To be persuasive, the prehearing brief must provide a roadmap for the arbitrator to follow to apply the law to the facts of the case to arrive at the findings and conclusions that will support an award in your favor. This roadmap serves multiple purposes. First, it can assist you in preparing for the hearing to ensure all necessary evidence is presented. Second, it will help the arbitrator follow the evidence during the hearing and understand how each piece of evidence fits into the legal framework of the case. Third, it will present the facts and the law in the light most favorable to your client, enhancing your prospects of winning your case. And, finally, it can be used by the arbitrator as a checklist to ensure that the award addresses all of the claims and evidence adduced at the hearing, thereby minimizing the possibility of any challenges to the award.
The prehearing brief of any party must persuade the arbitrator of the validity of each of the claims or defenses asserted. At a minimum, it must include the law setting forth the elements of each claim, the facts establishing each element or the absence thereof, and the exhibits and witnesses that will present those facts. However, to be persuasive, the prehearing brief must also tell a story: what was the nature of the project and the work required to complete the project; what were the parties’ contractual obligations; what were the means and methods required to perform the work; how did the disputes arise; what, if anything, did the parties do to attempt to resolve the disputes; and why is the claiming party entitled (or not entitled) to prevail on its claims. This story must be carefully woven throughout the brief to enhance the arbitrator’s understanding of your case and persuade the arbitrator of the validity of your client’s position.
The following outline can be adapted to almost any case to present a cohesive and persuasive prehearing brief. The format can be used by the Claimant or the Respondent, selecting those sections that apply to the party’s case.
1. Summary of the Project. The first section of the brief of either party should present a brief summary of the project to put the story into context. Describe the project, identify the contractual relationship between the parties, and summarize the progress of the work. If there is a dispute about the means and methods employed by one of the parties, provide a short summary describing those means and methods (never assume that the arbitrator is familiar with the particular construction processes used on the project). Next, briefly enumerate the disputes that arose between the parties and how those disputes led to the filing of the demand for arbitration.
2. Claims for Relief. This will be the second section of the Claimant’s brief. If the Respondent is asserting counterclaims, this section will follow the Respondent’s section setting forth the defenses to the Claimant’s claims.
a. In general. Each of the claims (or counterclaims) should be presented in its own subsection, with the following suggested subheadings:
(i) Elements of the Claim. Outline the elements of the claim, cite the applicable law, and attach copies of the cited cases.

- Extracted data entries
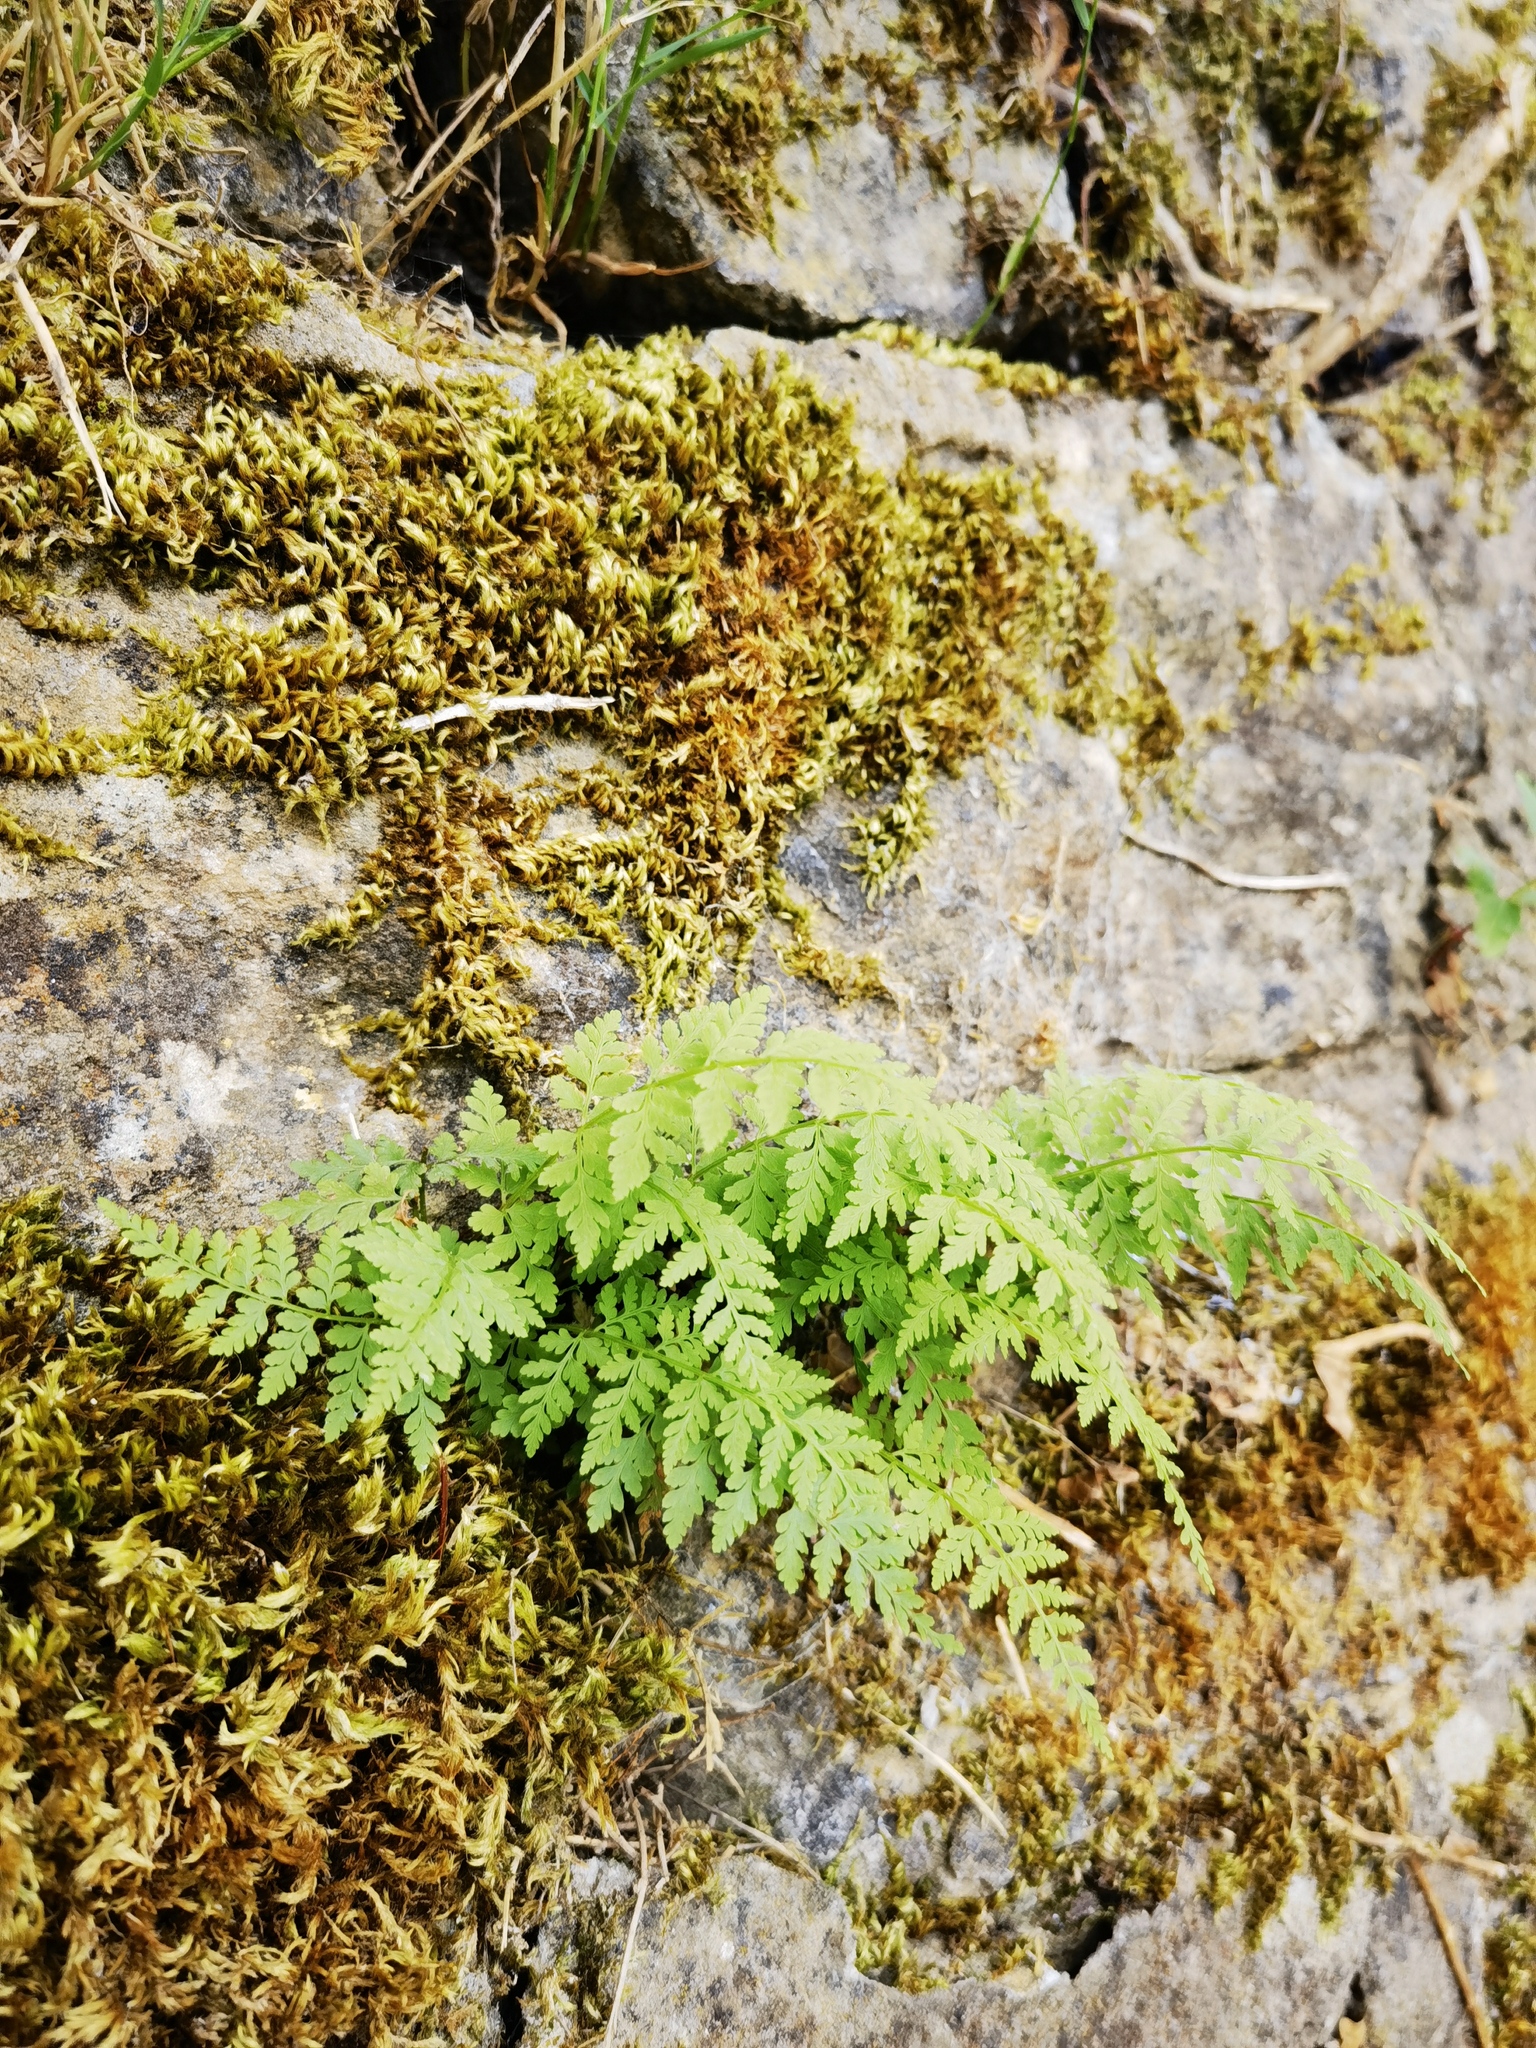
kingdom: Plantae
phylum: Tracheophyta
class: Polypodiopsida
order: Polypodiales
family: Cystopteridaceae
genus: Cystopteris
---
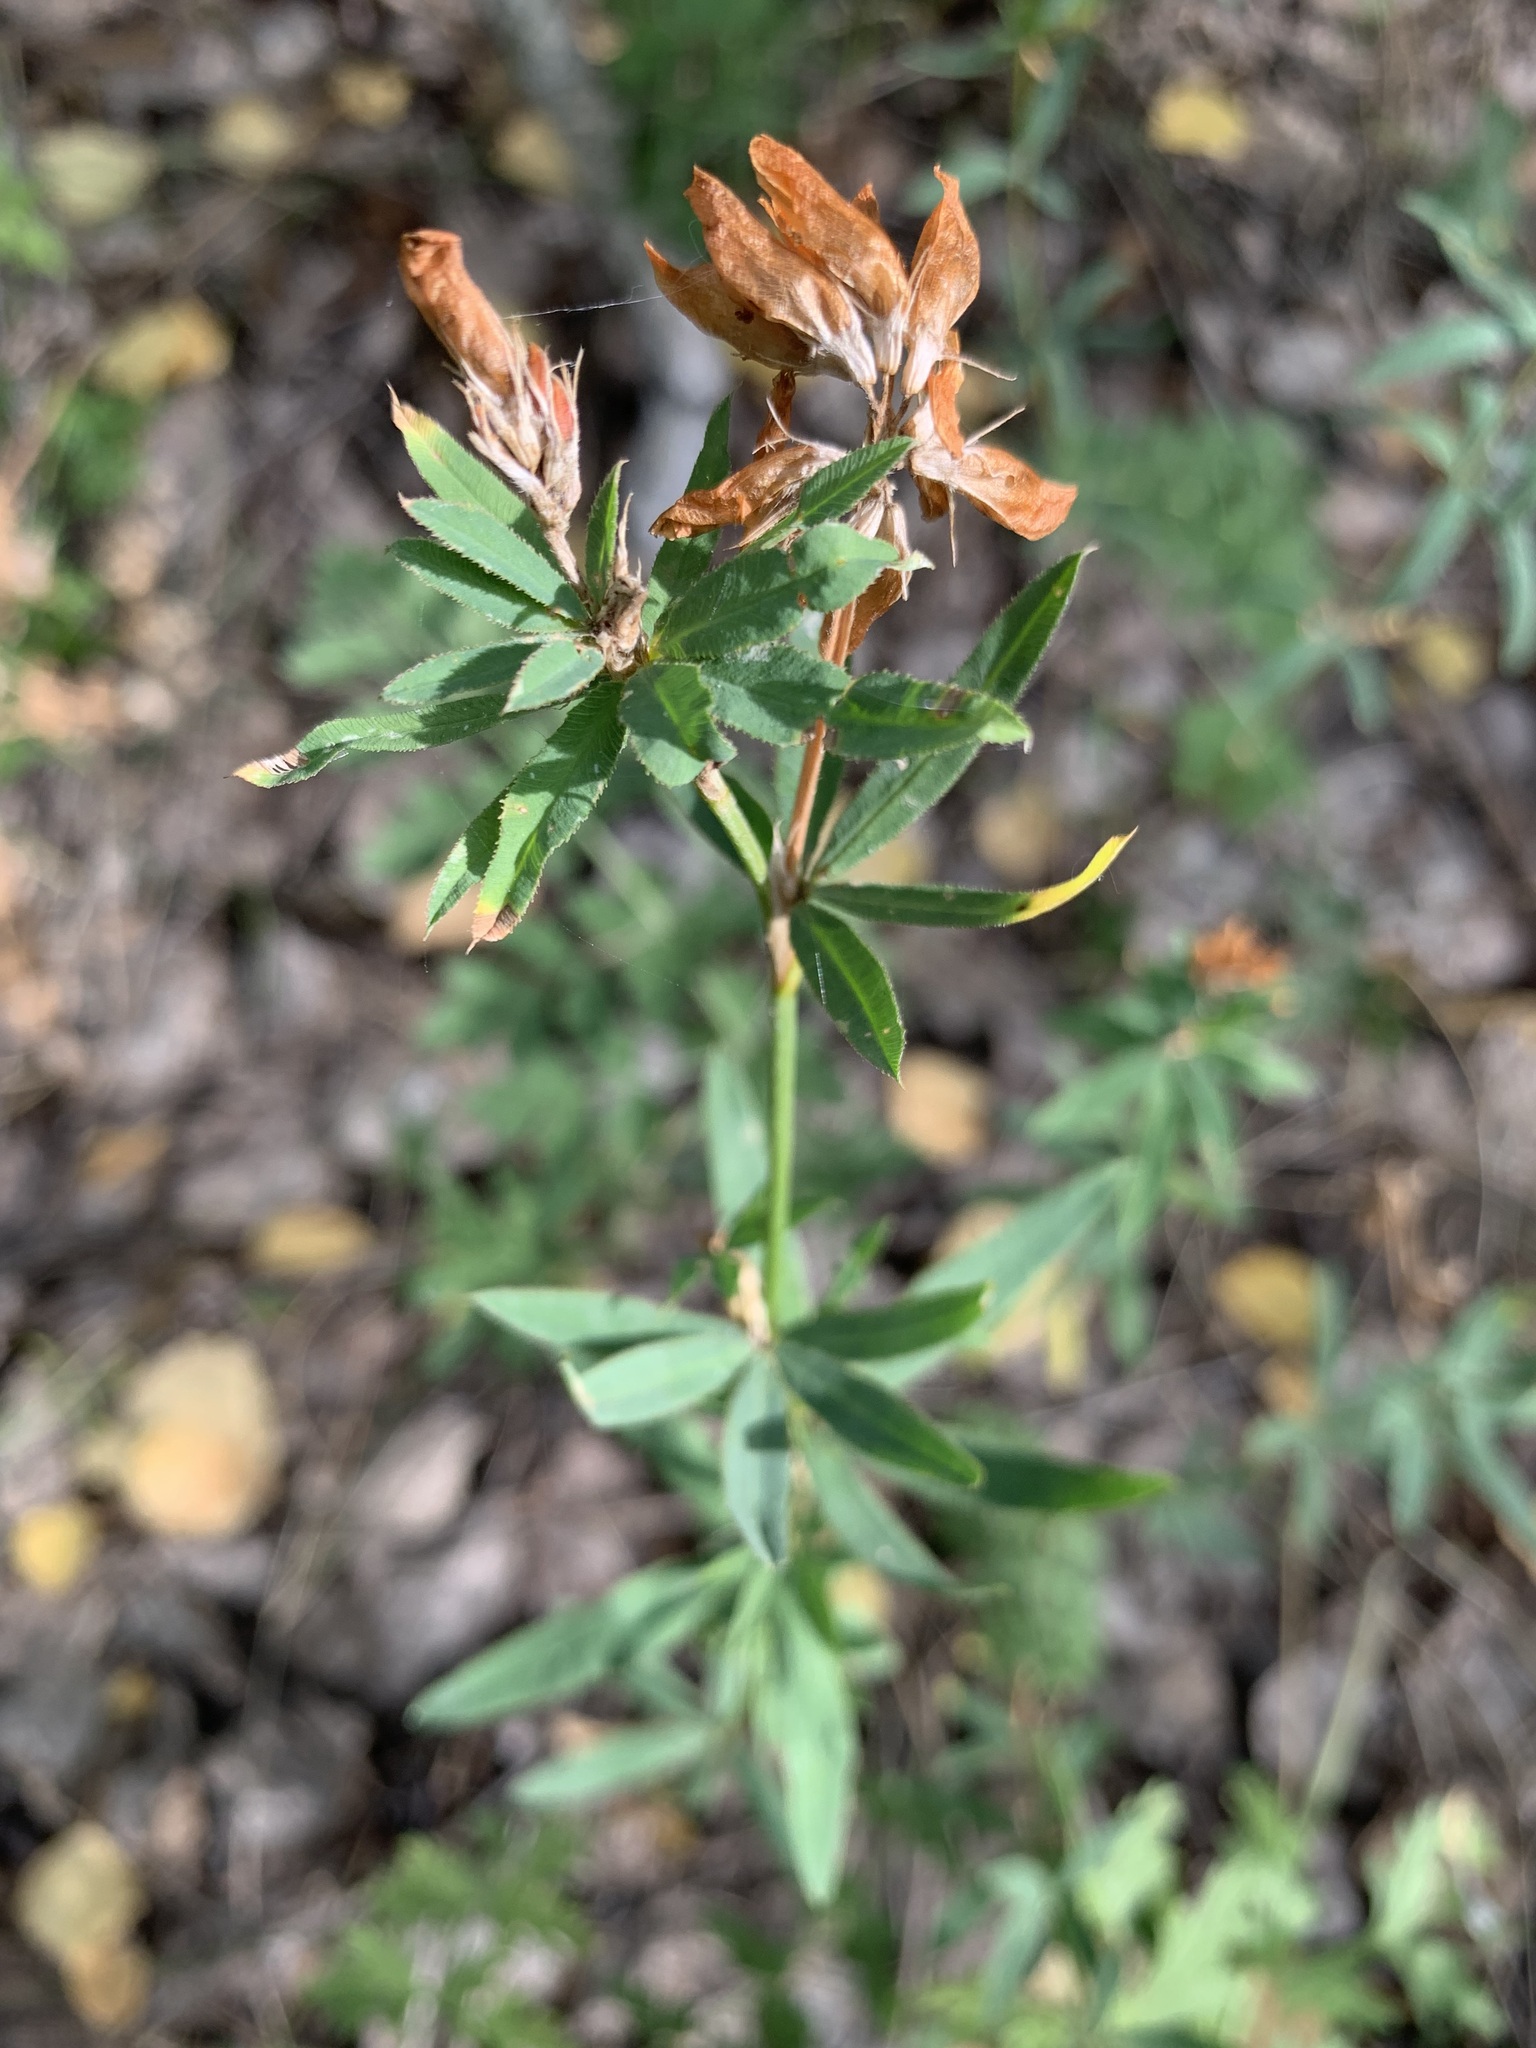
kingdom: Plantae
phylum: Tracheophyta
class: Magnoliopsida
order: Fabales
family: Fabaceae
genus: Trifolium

- Given exercise 1
Answer these questions about the prehearing brief extract:
(a) At a minimum, what three things must a prehearing brief include?
(b) What should the first section of either party's brief present?
(c) Under "Elements of the Claim," what should be attached?
- Given exercise 2
Write the next part of the prehearing brief extract, picking up right after its last sentence.

- Final result 1
(a) The law setting forth the elements of each claim, the facts establishing each element or the absence thereof, and the exhibits and witnesses that will present those facts.
(b) A brief summary of the project to put the story into context.
(c) Copies of the cited cases.

- Final result 2
(ii) Evidence Establishing the Claim. Summarize the facts that will be presented to establish the existence of each element of the claim. After each fact is identified, include a list of the key exhibits and witnesses that will provide evidence of that fact. For example: “The Claimant performed the change order work immediately upon receiving direction from the Owner. [Exhibit C-3 (2/15/16 email from Owner to Claimant directing the change order work); Exhibit C-5 (3/10/16 email from Owner to Claimant confirming completion of the change order work); Testimony of Messrs. Adams and Jones.]” Identify any contractual notice requirements or other conditions precedent, and include a list of key exhibits and witnesses demonstrating compliance with those requirements. The type and amount of damages being claimed should not be discussed in these sections, as they will be addressed in one or more separate sections on damages.
(iii) Defenses Asserted by the Other Party. Discuss any affirmative defenses raised by the other party, setting forth the legal standard that must be met and why such defenses cannot be established. Again, list the key exhibits and witnesses supporting your position.
b. Delay claims. In most cases, a delay (or acceleration) claim will require some form of schedule analysis to establish that the delay in performance of the work was attributable to the other party’s actions or was otherwise outside your client’s control. Schedule analyses are usually presented by expert witnesses and are difficult to summarize in a prehearing brief. However, it is important to prepare the arbitrator for the expert testimony by presenting an explanation of the methodology used by the expert (e.g., critical path as-planned vs. as-built), the acceptance of this type of analysis in the industry, and the results of the analysis. For example, the results might be presented as follows: “The expert concluded that the 10-day delay in the contractor’s receipt of the final design documents was the direct and sole cause of the 10-day delay in the contractor’s start of the excavation, and this in turn resulted in the 8-day delay in the contractor’s completion of the work (the contractor having accelerated the work to reduce the potential delay).” As with the presentation of any claim, the key exhibits and witnesses should be identified.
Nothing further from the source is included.